TASK BRIEF: Render the text lines as a numbered list, starting at the line containing "시작 전 필수 준비사항부터 확인하겠습니다. 서류의" and ending at the line containing "Da IA Generativa à IA", with both of those lines included. Leave out any blank lines.

DATA IN THIS EXERCISE:
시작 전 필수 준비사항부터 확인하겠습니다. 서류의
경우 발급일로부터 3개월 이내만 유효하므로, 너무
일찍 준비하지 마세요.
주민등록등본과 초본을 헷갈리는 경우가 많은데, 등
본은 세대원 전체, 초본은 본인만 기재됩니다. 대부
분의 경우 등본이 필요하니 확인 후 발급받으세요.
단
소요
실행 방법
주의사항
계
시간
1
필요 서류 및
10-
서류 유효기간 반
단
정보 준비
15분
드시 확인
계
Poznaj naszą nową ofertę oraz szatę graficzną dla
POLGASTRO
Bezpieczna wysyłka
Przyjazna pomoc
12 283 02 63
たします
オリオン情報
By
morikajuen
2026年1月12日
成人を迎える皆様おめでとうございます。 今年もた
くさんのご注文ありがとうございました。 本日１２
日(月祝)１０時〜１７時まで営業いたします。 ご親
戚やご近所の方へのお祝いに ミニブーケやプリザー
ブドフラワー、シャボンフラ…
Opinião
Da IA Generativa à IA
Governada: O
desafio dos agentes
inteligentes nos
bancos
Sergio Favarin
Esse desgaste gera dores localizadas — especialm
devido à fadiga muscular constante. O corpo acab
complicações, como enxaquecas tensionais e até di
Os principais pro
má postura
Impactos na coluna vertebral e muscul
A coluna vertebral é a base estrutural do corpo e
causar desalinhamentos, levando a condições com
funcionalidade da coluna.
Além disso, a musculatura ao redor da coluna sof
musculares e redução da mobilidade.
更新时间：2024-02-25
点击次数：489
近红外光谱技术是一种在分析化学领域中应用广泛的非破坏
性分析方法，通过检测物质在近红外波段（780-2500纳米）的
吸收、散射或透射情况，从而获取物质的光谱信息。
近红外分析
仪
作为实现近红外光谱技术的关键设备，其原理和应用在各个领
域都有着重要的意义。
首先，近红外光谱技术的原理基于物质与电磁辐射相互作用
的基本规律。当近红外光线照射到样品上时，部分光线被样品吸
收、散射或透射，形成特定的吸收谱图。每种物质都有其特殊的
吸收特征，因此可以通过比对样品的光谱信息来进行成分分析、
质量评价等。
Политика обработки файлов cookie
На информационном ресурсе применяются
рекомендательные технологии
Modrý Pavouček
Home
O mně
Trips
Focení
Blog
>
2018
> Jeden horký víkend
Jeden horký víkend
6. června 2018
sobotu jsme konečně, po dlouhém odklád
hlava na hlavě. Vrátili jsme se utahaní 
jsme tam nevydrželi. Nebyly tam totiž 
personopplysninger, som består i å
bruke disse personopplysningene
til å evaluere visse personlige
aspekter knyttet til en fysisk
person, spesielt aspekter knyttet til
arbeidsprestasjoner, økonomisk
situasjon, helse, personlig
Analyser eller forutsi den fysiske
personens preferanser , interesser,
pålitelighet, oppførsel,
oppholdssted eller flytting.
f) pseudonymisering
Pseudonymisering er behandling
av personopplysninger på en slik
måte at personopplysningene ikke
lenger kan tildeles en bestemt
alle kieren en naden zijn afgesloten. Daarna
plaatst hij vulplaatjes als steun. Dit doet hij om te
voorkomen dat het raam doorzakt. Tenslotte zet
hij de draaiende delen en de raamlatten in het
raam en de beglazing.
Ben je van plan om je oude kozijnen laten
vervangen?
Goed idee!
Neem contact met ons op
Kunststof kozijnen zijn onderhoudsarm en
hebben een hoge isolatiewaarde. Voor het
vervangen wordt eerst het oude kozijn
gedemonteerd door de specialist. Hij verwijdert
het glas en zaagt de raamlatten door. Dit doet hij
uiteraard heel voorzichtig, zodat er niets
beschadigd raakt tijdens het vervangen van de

---

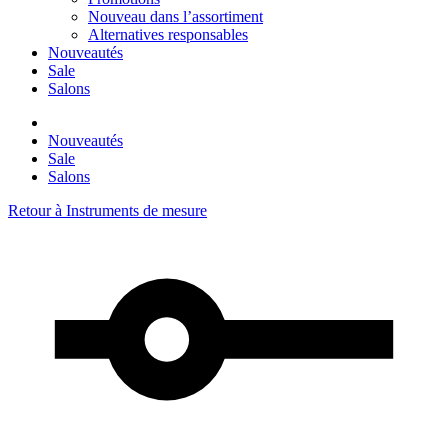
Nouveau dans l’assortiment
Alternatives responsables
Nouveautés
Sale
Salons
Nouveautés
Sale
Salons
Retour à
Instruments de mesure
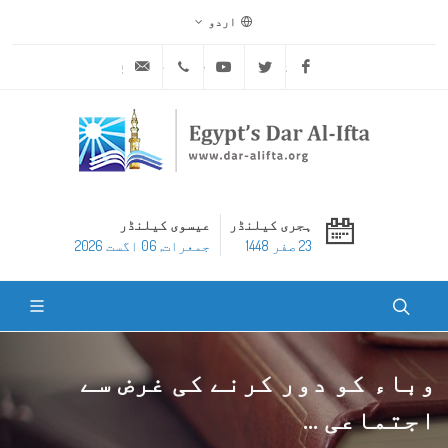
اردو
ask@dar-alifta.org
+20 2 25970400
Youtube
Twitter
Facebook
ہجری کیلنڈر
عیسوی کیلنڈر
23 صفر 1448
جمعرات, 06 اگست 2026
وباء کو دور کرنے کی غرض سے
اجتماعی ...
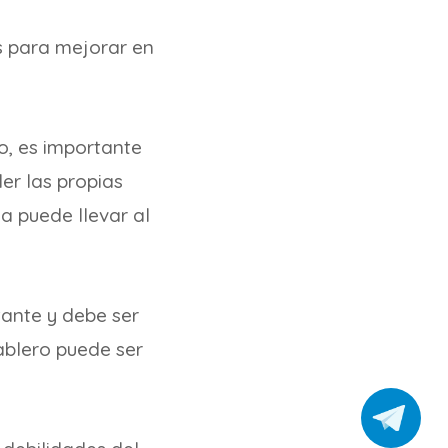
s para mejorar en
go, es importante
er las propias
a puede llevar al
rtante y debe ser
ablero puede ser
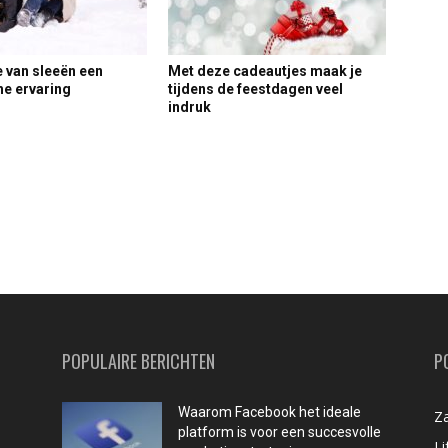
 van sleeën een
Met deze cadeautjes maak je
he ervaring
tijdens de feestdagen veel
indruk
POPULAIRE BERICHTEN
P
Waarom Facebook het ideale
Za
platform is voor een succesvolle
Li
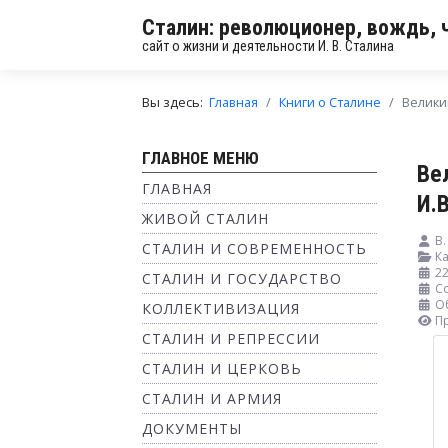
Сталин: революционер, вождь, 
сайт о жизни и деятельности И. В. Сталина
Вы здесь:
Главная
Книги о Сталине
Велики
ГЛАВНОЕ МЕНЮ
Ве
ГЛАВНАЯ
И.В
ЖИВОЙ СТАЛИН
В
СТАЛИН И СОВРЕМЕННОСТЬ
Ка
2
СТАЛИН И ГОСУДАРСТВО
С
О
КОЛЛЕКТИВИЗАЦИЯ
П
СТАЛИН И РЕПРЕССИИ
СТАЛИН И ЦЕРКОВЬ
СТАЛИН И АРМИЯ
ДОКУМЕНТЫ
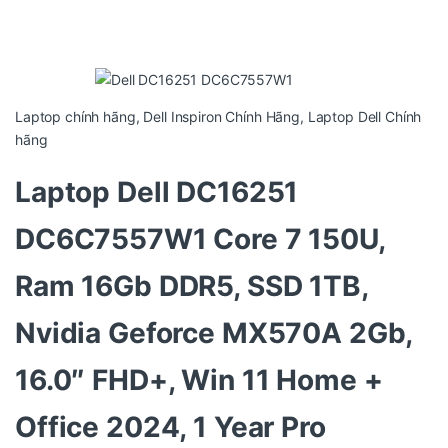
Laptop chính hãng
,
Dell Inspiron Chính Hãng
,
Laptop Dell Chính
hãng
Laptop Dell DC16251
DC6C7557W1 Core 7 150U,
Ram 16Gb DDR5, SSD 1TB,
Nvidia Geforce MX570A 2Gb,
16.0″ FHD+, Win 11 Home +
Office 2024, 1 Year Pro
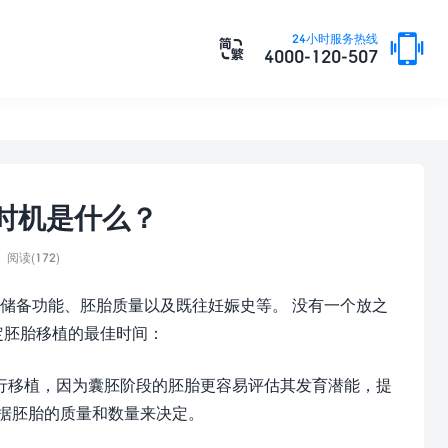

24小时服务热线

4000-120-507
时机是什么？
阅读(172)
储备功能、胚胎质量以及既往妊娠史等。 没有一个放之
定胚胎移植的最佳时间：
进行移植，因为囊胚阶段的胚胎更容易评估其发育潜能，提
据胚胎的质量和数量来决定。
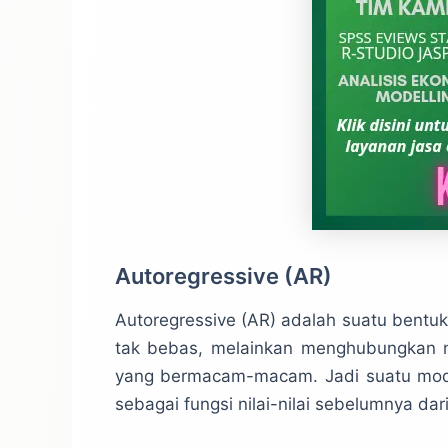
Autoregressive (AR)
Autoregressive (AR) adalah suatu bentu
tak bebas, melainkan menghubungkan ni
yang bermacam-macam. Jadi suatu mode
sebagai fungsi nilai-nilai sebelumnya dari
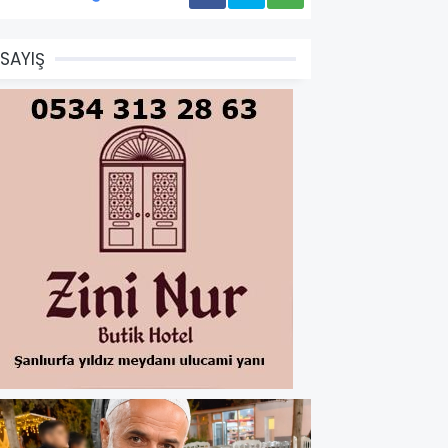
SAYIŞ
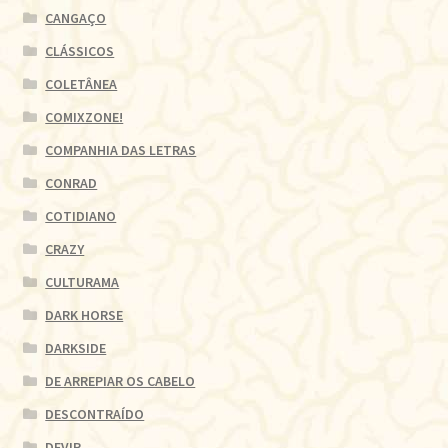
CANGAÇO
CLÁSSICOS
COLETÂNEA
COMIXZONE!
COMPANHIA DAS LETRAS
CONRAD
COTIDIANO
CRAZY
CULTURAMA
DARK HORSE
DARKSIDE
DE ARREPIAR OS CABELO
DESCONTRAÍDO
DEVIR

RESPONSE TO THIS EXERCISE:
1. 시작 전 필수 준비사항부터 확인하겠습니다. 서류의
2. 경우 발급일로부터 3개월 이내만 유효하므로, 너무
3. 일찍 준비하지 마세요.
4. 주민등록등본과 초본을 헷갈리는 경우가 많은데, 등
5. 본은 세대원 전체, 초본은 본인만 기재됩니다. 대부
6. 분의 경우 등본이 필요하니 확인 후 발급받으세요.
7. 단
8. 소요
9. 실행 방법
10. 주의사항
11. 계
12. 시간
13. 1
14. 필요 서류 및
15. 10-
16. 서류 유효기간 반
17. 단
18. 정보 준비
19. 15분
20. 드시 확인
21. 계
22. Poznaj naszą nową ofertę oraz szatę graficzną dla
23. POLGASTRO
24. Bezpieczna wysyłka
25. Przyjazna pomoc
26. 12 283 02 63
27. たします
28. オリオン情報
29. By
30. morikajuen
31. 2026年1月12日
32. 成人を迎える皆様おめでとうございます。 今年もた
33. くさんのご注文ありがとうございました。 本日１２
34. 日(月祝)１０時〜１７時まで営業いたします。 ご親
35. 戚やご近所の方へのお祝いに ミニブーケやプリザー
36. ブドフラワー、シャボンフラ…
37. Opinião
38. Da IA Generativa à IA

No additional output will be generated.